Cork Irish

February 3, 2011

Bilingual edition of Niamh

Filed under: — admin @ 10:12 pm

5 Comments »

  1. Is maith liom é seo.

    Comment by Séamas — February 4, 2011 @ 3:09 am

  2. Will you publish Séadna in bilingual version, too?

    Comment by Eain — March 10, 2011 @ 9:56 pm

  3. And why you use Lochlannach instead of original O’Leary’s Lochlanach?

    Comment by Eain — March 10, 2011 @ 9:57 pm

  4. Well I will only do a chapter of Niamh every now and then, as my focus is on the Irish, not the English. I would like to do a bilingual edition of Séadna, but a good translation of Séadna is already available at http://www.archive.org/details/shianafromirish00oleauoft

    Comment by admin — March 10, 2011 @ 10:08 pm

  5. >>>And why you use Lochlannach instead of original O’Leary’s Lochlanach?

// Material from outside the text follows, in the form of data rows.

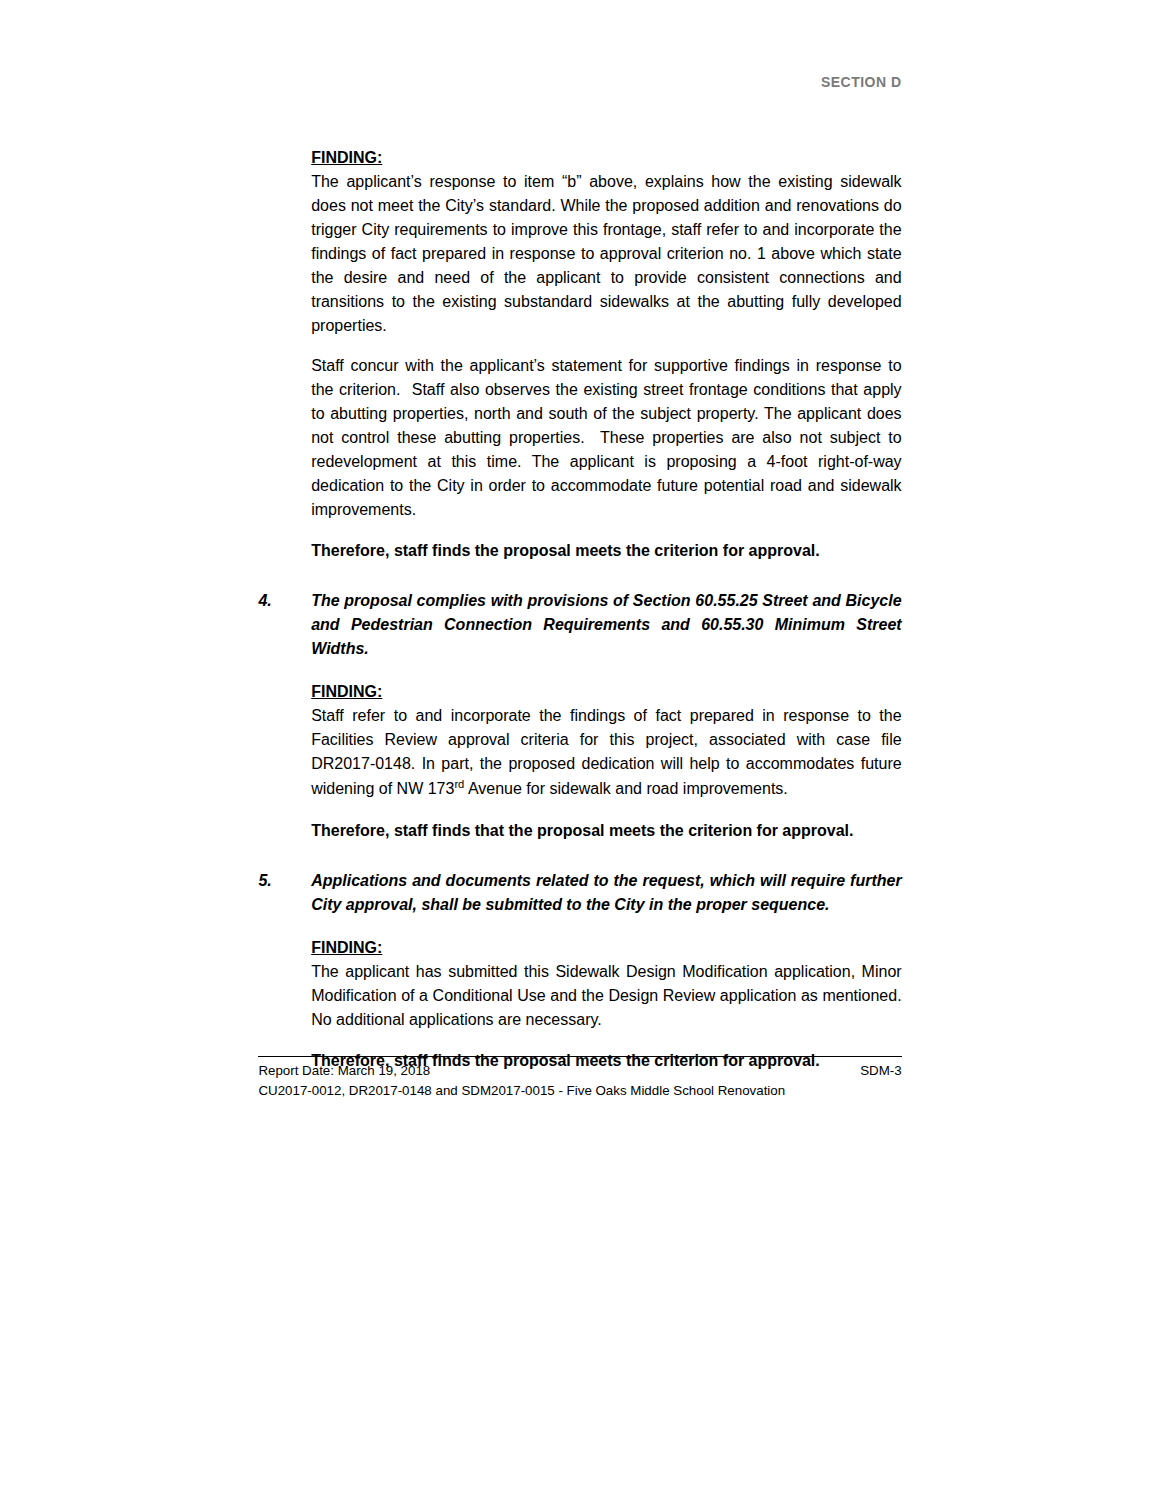SECTION D
FINDING:
The applicant’s response to item “b” above, explains how the existing sidewalk does not meet the City’s standard. While the proposed addition and renovations do trigger City requirements to improve this frontage, staff refer to and incorporate the findings of fact prepared in response to approval criterion no. 1 above which state the desire and need of the applicant to provide consistent connections and transitions to the existing substandard sidewalks at the abutting fully developed properties.
Staff concur with the applicant’s statement for supportive findings in response to the criterion. Staff also observes the existing street frontage conditions that apply to abutting properties, north and south of the subject property. The applicant does not control these abutting properties. These properties are also not subject to redevelopment at this time. The applicant is proposing a 4-foot right-of-way dedication to the City in order to accommodate future potential road and sidewalk improvements.
Therefore, staff finds the proposal meets the criterion for approval.
4.
The proposal complies with provisions of Section 60.55.25 Street and Bicycle and Pedestrian Connection Requirements and 60.55.30 Minimum Street Widths.
FINDING:
Staff refer to and incorporate the findings of fact prepared in response to the Facilities Review approval criteria for this project, associated with case file DR2017-0148. In part, the proposed dedication will help to accommodates future widening of NW 173rd Avenue for sidewalk and road improvements.
Therefore, staff finds that the proposal meets the criterion for approval.
5.
Applications and documents related to the request, which will require further City approval, shall be submitted to the City in the proper sequence.
FINDING:
The applicant has submitted this Sidewalk Design Modification application, Minor Modification of a Conditional Use and the Design Review application as mentioned. No additional applications are necessary.
Therefore, staff finds the proposal meets the criterion for approval.
Report Date: March 19, 2018
CU2017-0012, DR2017-0148 and SDM2017-0015 - Five Oaks Middle School Renovation
SDM-3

    That is an editorial decision to reflect the fact that the classical spelling was Lochlannach, the modern spelling in Standardised Irish is Lochlannach, and Lochlannach does not yield an incorrect pronunciation in Cork Irish. PUL liked to turn double n’s into single n’s, because there is no tense/tax distinction between broad n’s in Cork Irish (they are all pronounced tense) – there is sometimes a distinction in the slender n’s, as the tense slender n’s are pronounced ng in Cork Irish, eg in “Éirinn” – so PUL wrote “na hÉirean”, but “in Éirinn”. However, this habit of writing n’s singly does not reflect the fact that in the wider Irish language there is a difference between n and nn. Similarly PUL wrote cúiseana, but such words have been edite as cúiseanna in my updated version.